[Collected data]
══════════

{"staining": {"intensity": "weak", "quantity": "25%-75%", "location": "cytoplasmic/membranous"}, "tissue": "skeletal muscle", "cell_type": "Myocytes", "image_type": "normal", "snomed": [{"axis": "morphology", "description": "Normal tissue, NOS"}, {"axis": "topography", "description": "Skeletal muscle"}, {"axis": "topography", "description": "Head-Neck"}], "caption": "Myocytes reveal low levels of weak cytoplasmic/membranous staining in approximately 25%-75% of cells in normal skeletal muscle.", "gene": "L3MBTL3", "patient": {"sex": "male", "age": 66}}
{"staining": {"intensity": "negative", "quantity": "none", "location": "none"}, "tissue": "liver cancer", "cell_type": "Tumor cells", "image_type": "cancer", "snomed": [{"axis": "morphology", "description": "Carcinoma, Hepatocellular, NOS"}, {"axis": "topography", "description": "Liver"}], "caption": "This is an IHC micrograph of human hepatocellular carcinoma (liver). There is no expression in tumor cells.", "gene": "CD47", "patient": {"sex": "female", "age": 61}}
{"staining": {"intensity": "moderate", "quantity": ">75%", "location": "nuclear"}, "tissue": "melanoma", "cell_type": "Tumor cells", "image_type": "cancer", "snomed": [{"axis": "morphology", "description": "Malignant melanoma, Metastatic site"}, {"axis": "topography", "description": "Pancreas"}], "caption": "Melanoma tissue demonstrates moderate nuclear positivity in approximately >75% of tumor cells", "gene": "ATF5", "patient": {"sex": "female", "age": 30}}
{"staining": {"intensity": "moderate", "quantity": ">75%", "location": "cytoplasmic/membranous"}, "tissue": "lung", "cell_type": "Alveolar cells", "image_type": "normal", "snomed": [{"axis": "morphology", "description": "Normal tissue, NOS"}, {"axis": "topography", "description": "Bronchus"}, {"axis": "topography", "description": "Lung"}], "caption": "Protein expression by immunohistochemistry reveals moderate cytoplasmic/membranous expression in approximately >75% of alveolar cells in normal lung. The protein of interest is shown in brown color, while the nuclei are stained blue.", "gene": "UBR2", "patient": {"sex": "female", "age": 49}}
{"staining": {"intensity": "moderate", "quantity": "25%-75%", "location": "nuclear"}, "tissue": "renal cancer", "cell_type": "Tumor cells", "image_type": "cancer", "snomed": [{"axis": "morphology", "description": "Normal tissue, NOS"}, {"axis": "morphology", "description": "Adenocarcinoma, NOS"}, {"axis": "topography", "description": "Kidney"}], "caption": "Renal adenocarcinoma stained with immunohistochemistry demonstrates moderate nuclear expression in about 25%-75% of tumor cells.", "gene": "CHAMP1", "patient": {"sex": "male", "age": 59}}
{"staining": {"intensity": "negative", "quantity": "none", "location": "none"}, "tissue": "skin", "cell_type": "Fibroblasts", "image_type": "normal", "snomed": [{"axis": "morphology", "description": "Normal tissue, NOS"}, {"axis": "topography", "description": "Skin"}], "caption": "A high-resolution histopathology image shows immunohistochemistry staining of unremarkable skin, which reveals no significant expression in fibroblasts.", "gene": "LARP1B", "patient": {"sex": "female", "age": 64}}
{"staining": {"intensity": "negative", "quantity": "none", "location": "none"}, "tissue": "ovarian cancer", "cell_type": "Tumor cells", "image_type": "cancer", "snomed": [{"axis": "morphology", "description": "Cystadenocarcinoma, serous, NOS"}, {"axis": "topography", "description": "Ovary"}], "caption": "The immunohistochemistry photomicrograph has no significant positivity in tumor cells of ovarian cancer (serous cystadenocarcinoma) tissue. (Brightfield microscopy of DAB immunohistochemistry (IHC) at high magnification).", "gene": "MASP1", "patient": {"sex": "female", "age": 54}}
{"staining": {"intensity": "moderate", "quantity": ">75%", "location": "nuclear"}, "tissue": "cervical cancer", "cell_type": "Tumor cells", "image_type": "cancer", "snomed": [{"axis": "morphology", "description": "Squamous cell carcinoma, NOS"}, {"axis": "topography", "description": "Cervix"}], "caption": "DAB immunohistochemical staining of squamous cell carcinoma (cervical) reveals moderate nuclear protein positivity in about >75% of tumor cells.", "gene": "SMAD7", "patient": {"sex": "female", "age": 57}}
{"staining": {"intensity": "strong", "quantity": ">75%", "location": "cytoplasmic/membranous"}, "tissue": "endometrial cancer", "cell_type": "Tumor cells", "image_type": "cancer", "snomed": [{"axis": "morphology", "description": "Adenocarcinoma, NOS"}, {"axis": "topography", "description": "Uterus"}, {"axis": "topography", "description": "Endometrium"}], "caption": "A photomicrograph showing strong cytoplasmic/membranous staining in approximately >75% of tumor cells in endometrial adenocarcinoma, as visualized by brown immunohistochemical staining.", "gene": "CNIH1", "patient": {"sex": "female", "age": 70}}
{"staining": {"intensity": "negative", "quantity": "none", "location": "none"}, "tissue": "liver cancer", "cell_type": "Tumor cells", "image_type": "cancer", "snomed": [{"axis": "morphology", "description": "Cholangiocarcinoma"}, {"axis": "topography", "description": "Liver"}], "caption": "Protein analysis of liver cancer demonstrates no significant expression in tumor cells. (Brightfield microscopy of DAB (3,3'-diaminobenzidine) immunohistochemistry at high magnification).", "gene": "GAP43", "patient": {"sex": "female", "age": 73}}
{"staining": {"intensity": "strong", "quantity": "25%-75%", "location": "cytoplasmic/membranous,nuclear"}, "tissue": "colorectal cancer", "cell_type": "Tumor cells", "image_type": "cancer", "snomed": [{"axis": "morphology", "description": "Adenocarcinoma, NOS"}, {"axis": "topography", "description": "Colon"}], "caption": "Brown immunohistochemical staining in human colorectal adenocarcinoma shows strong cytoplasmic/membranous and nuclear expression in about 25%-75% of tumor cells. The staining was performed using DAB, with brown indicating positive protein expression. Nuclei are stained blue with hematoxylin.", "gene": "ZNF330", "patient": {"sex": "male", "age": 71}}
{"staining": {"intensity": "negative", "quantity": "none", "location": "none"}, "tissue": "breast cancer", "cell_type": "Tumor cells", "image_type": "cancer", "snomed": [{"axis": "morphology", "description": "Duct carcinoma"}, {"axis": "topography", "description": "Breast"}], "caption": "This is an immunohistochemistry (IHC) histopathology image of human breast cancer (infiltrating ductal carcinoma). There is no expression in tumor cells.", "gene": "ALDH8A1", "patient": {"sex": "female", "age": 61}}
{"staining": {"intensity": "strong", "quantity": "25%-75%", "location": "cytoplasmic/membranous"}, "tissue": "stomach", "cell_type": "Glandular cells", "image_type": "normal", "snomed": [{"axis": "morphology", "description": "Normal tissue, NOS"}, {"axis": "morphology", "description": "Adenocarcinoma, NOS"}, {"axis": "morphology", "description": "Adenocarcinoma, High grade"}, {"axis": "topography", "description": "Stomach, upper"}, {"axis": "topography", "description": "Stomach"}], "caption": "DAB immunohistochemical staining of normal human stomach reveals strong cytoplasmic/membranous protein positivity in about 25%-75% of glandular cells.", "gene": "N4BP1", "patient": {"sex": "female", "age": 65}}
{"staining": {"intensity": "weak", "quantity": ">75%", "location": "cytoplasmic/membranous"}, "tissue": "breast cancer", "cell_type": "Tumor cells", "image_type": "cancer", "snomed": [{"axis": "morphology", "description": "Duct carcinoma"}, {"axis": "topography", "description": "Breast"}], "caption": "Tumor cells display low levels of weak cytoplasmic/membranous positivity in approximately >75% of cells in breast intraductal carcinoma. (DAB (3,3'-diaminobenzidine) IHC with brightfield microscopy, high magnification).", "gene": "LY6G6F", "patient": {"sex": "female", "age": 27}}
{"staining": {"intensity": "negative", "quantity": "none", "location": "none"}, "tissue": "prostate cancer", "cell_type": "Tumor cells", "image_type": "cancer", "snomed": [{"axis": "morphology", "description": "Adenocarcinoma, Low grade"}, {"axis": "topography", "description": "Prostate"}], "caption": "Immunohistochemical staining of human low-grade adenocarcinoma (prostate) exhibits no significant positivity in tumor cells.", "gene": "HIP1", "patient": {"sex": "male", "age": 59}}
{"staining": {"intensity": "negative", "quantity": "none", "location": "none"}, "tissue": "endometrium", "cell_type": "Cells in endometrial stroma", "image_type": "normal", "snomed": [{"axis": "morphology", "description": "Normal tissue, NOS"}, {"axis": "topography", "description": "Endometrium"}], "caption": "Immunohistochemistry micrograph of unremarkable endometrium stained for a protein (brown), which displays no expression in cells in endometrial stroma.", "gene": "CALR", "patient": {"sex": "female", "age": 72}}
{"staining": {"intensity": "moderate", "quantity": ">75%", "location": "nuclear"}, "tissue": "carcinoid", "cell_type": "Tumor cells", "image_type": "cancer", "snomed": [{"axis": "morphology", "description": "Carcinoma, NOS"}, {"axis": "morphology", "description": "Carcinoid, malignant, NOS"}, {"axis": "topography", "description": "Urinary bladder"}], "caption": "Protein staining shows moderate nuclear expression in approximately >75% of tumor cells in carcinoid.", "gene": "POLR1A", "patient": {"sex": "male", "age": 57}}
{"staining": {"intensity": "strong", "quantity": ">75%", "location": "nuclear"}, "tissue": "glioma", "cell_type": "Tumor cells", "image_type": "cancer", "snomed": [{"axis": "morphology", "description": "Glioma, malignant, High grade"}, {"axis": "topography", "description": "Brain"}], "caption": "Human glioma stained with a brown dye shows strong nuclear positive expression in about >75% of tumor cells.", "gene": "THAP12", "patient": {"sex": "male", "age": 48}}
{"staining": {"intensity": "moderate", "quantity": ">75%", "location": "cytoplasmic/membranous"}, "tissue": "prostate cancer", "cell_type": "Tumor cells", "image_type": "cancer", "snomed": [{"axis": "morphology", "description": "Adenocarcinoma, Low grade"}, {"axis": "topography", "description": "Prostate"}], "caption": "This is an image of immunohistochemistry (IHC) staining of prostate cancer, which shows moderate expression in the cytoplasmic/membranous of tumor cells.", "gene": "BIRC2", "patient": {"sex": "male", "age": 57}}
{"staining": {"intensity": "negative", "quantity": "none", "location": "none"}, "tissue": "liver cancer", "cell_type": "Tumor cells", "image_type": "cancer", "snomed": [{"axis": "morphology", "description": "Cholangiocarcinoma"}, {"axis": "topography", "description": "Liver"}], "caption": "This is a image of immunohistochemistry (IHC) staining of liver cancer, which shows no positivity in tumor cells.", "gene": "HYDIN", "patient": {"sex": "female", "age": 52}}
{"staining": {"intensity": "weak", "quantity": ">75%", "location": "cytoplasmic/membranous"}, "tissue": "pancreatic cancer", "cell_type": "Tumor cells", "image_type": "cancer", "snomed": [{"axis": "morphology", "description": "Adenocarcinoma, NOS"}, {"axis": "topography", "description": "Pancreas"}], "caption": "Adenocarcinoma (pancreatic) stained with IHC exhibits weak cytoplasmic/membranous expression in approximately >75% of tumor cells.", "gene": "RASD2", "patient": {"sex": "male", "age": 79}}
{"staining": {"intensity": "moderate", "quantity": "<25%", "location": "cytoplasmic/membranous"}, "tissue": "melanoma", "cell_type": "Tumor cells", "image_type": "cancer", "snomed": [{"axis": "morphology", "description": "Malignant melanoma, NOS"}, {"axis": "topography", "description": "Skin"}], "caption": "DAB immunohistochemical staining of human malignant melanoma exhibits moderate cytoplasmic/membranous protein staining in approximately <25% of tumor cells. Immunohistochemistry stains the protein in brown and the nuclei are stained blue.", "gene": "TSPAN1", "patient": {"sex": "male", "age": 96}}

══════════

YOUR ASSIGNMENT>
Looking through the data above, copy out each line in which the string "weak" occurs.

EXERCISE ANSWER>
{"staining": {"intensity": "weak", "quantity": "25%-75%", "location": "cytoplasmic/membranous"}, "tissue": "skeletal muscle", "cell_type": "Myocytes", "image_type": "normal", "snomed": [{"axis": "morphology", "description": "Normal tissue, NOS"}, {"axis": "topography", "description": "Skeletal muscle"}, {"axis": "topography", "description": "Head-Neck"}], "caption": "Myocytes reveal low levels of weak cytoplasmic/membranous staining in approximately 25%-75% of cells in normal skeletal muscle.", "gene": "L3MBTL3", "patient": {"sex": "male", "age": 66}}
{"staining": {"intensity": "weak", "quantity": ">75%", "location": "cytoplasmic/membranous"}, "tissue": "breast cancer", "cell_type": "Tumor cells", "image_type": "cancer", "snomed": [{"axis": "morphology", "description": "Duct carcinoma"}, {"axis": "topography", "description": "Breast"}], "caption": "Tumor cells display low levels of weak cytoplasmic/membranous positivity in approximately >75% of cells in breast intraductal carcinoma. (DAB (3,3'-diaminobenzidine) IHC with brightfield microscopy, high magnification).", "gene": "LY6G6F", "patient": {"sex": "female", "age": 27}}
{"staining": {"intensity": "weak", "quantity": ">75%", "location": "cytoplasmic/membranous"}, "tissue": "pancreatic cancer", "cell_type": "Tumor cells", "image_type": "cancer", "snomed": [{"axis": "morphology", "description": "Adenocarcinoma, NOS"}, {"axis": "topography", "description": "Pancreas"}], "caption": "Adenocarcinoma (pancreatic) stained with IHC exhibits weak cytoplasmic/membranous expression in approximately >75% of tumor cells.", "gene": "RASD2", "patient": {"sex": "male", "age": 79}}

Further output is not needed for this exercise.